GIVEN DATA:
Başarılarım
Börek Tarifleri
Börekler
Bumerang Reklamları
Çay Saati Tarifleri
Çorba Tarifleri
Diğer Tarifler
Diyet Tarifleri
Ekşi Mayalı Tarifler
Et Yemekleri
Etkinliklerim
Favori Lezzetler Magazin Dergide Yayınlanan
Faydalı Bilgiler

TASK DIRECTIONS:
Output the complete set of records word for word.

ANSWER FOR THE TASK:
Başarılarım
Börek Tarifleri
Börekler
Bumerang Reklamları
Çay Saati Tarifleri
Çorba Tarifleri
Diğer Tarifler
Diyet Tarifleri
Ekşi Mayalı Tarifler
Et Yemekleri
Etkinliklerim
Favori Lezzetler Magazin Dergide Yayınlanan
Faydalı Bilgiler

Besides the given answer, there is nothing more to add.